ヤマセミと言えば深山に棲む非常に警戒心の強い野鳥で、群れを成さず2㎞四方に1つがいしか分布しない、絶対数の非常に少ない野鳥だ。撮影するにも写真家さんが非常に苦労するほどの被写体。
しかし、今から12年前偶然その幼鳥を拾ったケースを情報として頂いたことがある。情報を頂いたのは2010年頃。拾われた年は2006年頃だという。
話はこうだ・・。
人吉市にお住まいの方が鹿児島県方面へ車で行かれた帰り、道路上で見慣れない野鳥が動けない状態で居るのを発見、保護された。まったく観たことが無い鳥なので、てっきり外国の鳥だと思ったという事だった。

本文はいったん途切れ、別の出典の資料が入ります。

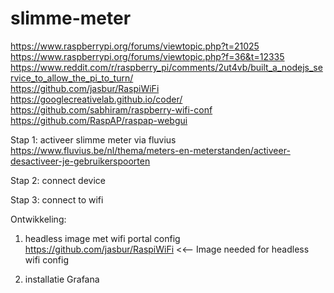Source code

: # slimme-meter
https://www.raspberrypi.org/forums/viewtopic.php?t=21025 </br>
https://www.raspberrypi.org/forums/viewtopic.php?f=36&t=12335 </br>
https://www.reddit.com/r/raspberry_pi/comments/2ut4vb/built_a_nodejs_service_to_allow_the_pi_to_turn/ </br>
https://github.com/jasbur/RaspiWiFi </br>
https://googlecreativelab.github.io/coder/ </br>
https://github.com/sabhiram/raspberry-wifi-conf </br>
https://github.com/RaspAP/raspap-webgui </br>

Stap 1: activeer slimme meter via fluvius
https://www.fluvius.be/nl/thema/meters-en-meterstanden/activeer-desactiveer-je-gebruikerspoorten

Stap 2: connect device

Stap 3: connect to wifi


Ontwikkeling:

1) headless image met wifi portal config
https://github.com/jasbur/RaspiWiFi  <<-- Image needed for headless wifi config

2) installatie Grafana



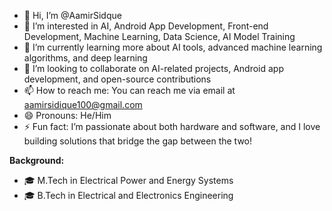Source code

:- 👋 Hi, I’m @AamirSidque
- 👀 I’m interested in AI, Android App Development, Front-end Development, Machine Learning, Data Science, AI Model Training
- 🌱 I’m currently learning more about AI tools, advanced machine learning algorithms, and deep learning
- 💞️ I’m looking to collaborate on AI-related projects, Android app development, and open-source contributions
- 📫 How to reach me: You can reach me via email at aamirsidique100@gmail.com
- 😄 Pronouns: He/Him
- ⚡ Fun fact: I’m passionate about both hardware and software, and I love building solutions that bridge the gap between the two!

**Background:**
- 🎓 M.Tech in Electrical Power and Energy Systems
- 🎓 B.Tech in Electrical and Electronics Engineering

<!---
AamirSidque/AamirSidque is a ✨ special ✨ repository because its `README.md` (this file) appears on your GitHub profile.
You can click the Preview link to take a look at your changes.
--->
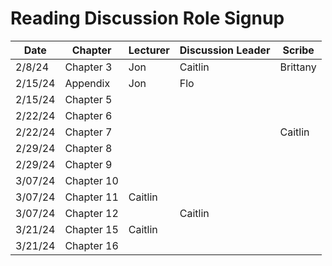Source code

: # Reading Discussion Role Signup

| Date    | Chapter    | Lecturer  | Discussion Leader | Scribe    |
| ------- | ---------- | --------- | ----------------- | --------- |
| 2/8/24  | Chapter 3  |     Jon   |       Caitlin     | Brittany  |
| 2/15/24 | Appendix   |     Jon   |        Flo        |           |
| 2/15/24 | Chapter 5  |           |                   |           |
| 2/22/24 | Chapter 6  |           |                   |           |
| 2/22/24 | Chapter 7  |           |                   | Caitlin       |
| 2/29/24 | Chapter 8  |           |              |      |
| 2/29/24 | Chapter 9  |           |                   |     |
| 3/07/24 | Chapter 10 |           |                |      |
| 3/07/24 | Chapter 11 |  Caitlin         |              |   |
| 3/07/24 | Chapter 12 |           | Caitlin           |  |
| 3/21/24 | Chapter 15 |Caitlin    |              |      |
| 3/21/24 | Chapter 16 |           |                   |    |Caitlin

人吉市にお住まいでも、市内球磨川を飛び回るヤマセミを知らないという方は今でも普通、当たり前の事だという。ウグイスに続いて二羽目の市の鳥に追加指定されて、初めて知った方が多いのもうなづける事だ。ましてや2006年ではまったくヤマセミという野鳥の事を知らない人がほとんどだったろう。
で、当然連れ帰ったものの、どうして良いかわからず、すり餌などを作っても一切口にしないので2~3日後、営林署に届けて引き取ってもらったという。

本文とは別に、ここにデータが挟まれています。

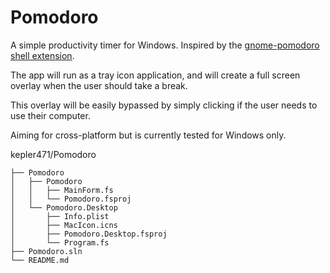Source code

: # Pomodoro
A simple productivity timer for Windows. Inspired by the [gnome-pomodoro shell extension](https://gnomepomodoro.org/).

The app will run as a tray icon application, and will create a full screen overlay when the user should take a break.

This overlay will be easily bypassed by simply clicking if the user needs to use their computer.

Aiming for cross-platform but is currently tested for Windows only.



kepler471/Pomodoro

    ├── Pomodoro
    │   ├── Pomodoro
    │   │   ├── MainForm.fs
    │   │   └── Pomodoro.fsproj
    │   └── Pomodoro.Desktop
    │       ├── Info.plist
    │       ├── MacIcon.icns
    │       ├── Pomodoro.Desktop.fsproj
    │       └── Program.fs
    ├── Pomodoro.sln
    └── README.md

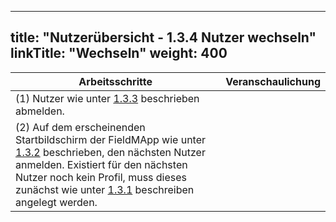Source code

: 
---
title: "Nutzerübersicht - 1.3.4 Nutzer wechseln"
linkTitle: "Wechseln"
weight: 400
---

| Arbeitsschritte | Veranschaulichung |
| ------ | :-----: |
| (1) Nutzer wie unter [1.3.3](1.3.3%20Nutzer%20abmelden) beschrieben abmelden. |  |
| (2) Auf dem erscheinenden Startbildschirm der FieldMApp wie unter [1.3.2](1.3.2%20Nutzer%20Anmelden) beschrieben, den nächsten Nutzer anmelden. Existiert für den nächsten Nutzer noch kein Profil, muss dieses zunächst wie unter [1.3.1](1.3.1%20Neues%20Profil%20anlegen) beschreiben angelegt werden. |  |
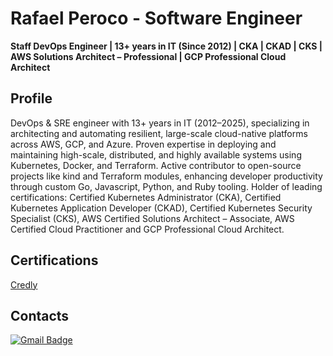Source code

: # Rafael Peroco - Software Engineer

**Staff DevOps Engineer | 13+ years in IT (Since 2012) | CKA | CKAD | CKS | AWS Solutions Architect – Professional | GCP Professional Cloud Architect**

## Profile
DevOps & SRE engineer with 13+ years in IT (2012–2025), specializing in architecting and automating resilient, large-scale cloud-native platforms across AWS, GCP, and Azure.
Proven expertise in deploying and maintaining high-scale, distributed, and highly available systems using Kubernetes, Docker, and Terraform.
Active contributor to open-source projects like kind and Terraform modules, enhancing developer productivity through custom Go, Javascript, Python, and Ruby tooling.
Holder of leading certifications: Certified Kubernetes Administrator (CKA), Certified Kubernetes Application Developer (CKAD), Certified Kubernetes Security Specialist (CKS), AWS Certified Solutions Architect – Associate, AWS Certified Cloud Practitioner and GCP Professional Cloud Architect.

## Certifications
[Credly](https://www.credly.com/users/rafaelperoco)

## Contacts
[![Gmail Badge](https://img.shields.io/badge/-rafaelperoco@gmail.com-c14438?style=flat-square&logo=Gmail&logoColor=white&link=mailto:rafaelperoco@gmail.com)](mailto:rafaelperoco@gmail.com)
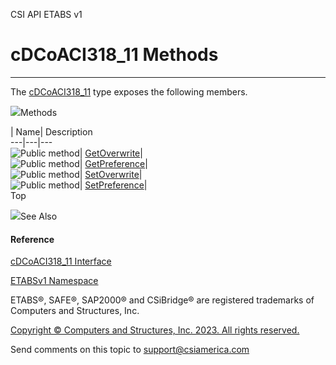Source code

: ﻿

CSI API ETABS v1

# cDCoACI318_11 Methods  
  
---  
  
The [cDCoACI318_11](ae880455-37b1-c286-a119-13b1bce9dd67.htm) type exposes the
following members.

![](../icons/SectionExpanded.png)Methods

| Name| Description  
---|---|---  
![Public method](../icons/pubmethod.gif)|
[GetOverwrite](d39da1f8-79cd-0028-3bd3-7c46debd22f9.htm)|  
![Public method](../icons/pubmethod.gif)|
[GetPreference](223d1ea1-719b-45d9-bbaa-57eb9c0e0c6d.htm)|  
![Public method](../icons/pubmethod.gif)|
[SetOverwrite](efd616b1-3dbb-0da0-3a34-af95d9c005d4.htm)|  
![Public method](../icons/pubmethod.gif)|
[SetPreference](0cb19d2e-b8e8-a1eb-d162-cbe0208fcc82.htm)|  
Top

![](../icons/SectionExpanded.png)See Also

#### Reference

[cDCoACI318_11 Interface](ae880455-37b1-c286-a119-13b1bce9dd67.htm)

[ETABSv1 Namespace](2780f1b8-2033-5289-2298-1cdb2a7508d9.htm)

ETABS®, SAFE®, SAP2000® and CSiBridge® are registered trademarks of Computers
and Structures, Inc.  

[Copyright © Computers and Structures, Inc. 2023. All rights
reserved.](http://www.csiamerica.com)

Send comments on this topic to
[support@csiamerica.com](mailto:support%40csiamerica.com?Subject=CSI%20API%20ETABS%20v1)

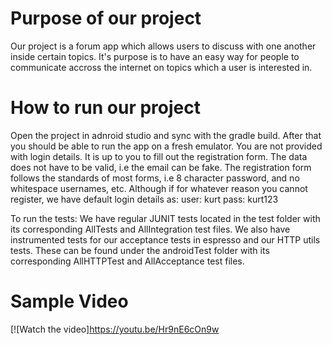 Purpose of our project
===============

Our project is a forum app which allows users to discuss with one another inside certain topics. It's purpose is to have an easy way for people to communicate accross the internet on topics which a user is interested in.



How to run our project
==============

Open the project in adnroid studio and sync with the gradle build. After that you should be able to run the app on a fresh emulator. You are not provided with login details. It is up to you to fill out the registration form. The data does not have to be valid, i.e the email can be fake. The registration form follows the standards of most forms, i.e 8 character password, and no whitespace usernames, etc. Although if for whatever reason you cannot register, we have default login details as:
user: kurt
pass: kurt123

To run the tests:
We have regular JUNIT tests located in the test folder with its corresponding AllTests and AllIntegration test files. 
We also have instrumented tests for our acceptance tests in espresso and our HTTP utils tests. These can be found under the androidTest folder with its corresponding AllHTTPTest and AllAcceptance test files.

Sample Video
================
[![Watch the video]https://youtu.be/Hr9nE6cOn9w
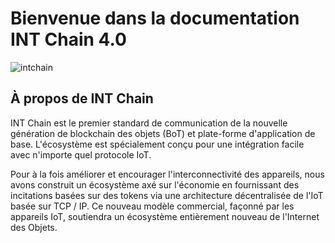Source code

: # Bienvenue dans la documentation INT Chain 4.0

![intchain](../.vuepress/public/intchain.jpg)


## À propos de INT Chain

INT Chain est le premier standard de communication de la nouvelle génération de blockchain des objets (BoT) et plate-forme d'application de base. L'écosystème est spécialement conçu pour une intégration facile avec n'importe quel protocole IoT.

Pour à la fois améliorer et encourager l'interconnectivité des appareils, nous avons construit un écosystème axé sur l'économie en fournissant des incitations basées sur des tokens via une architecture décentralisée de l'IoT basée sur TCP / IP. Ce nouveau modèle commercial, façonné par les appareils IoT, soutiendra un écosystème entièrement nouveau de l'Internet des Objets.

その間、自宅の部屋の中で保護したが、人懐こく肩に留まったり手に乗ったりした証拠画像データを分けて頂いた。
画像データを頂いたた2010年その当時はまだこのブログなどを始めていなかったので、筆者もご紹介する機会が無かったが、今ここに公開させていただく。胴体脇の錆色からして巣立って間もないオスの幼鳥である事だけは判る。
営林署に引き取られた後どうなったかは全く消息不明だ。多分自然へ返されたことと思う。ヤマショウビンの存在をご存じの営林署の署員がヤマセミを知らないという事はまず考えられない。
警戒心の非常に強いヤマセミだが、幼鳥の間はなんにでも興味を示すので撮影していてもすぐ傍まで寄ってくる。この画像が撮れたこと自体に不思議はない。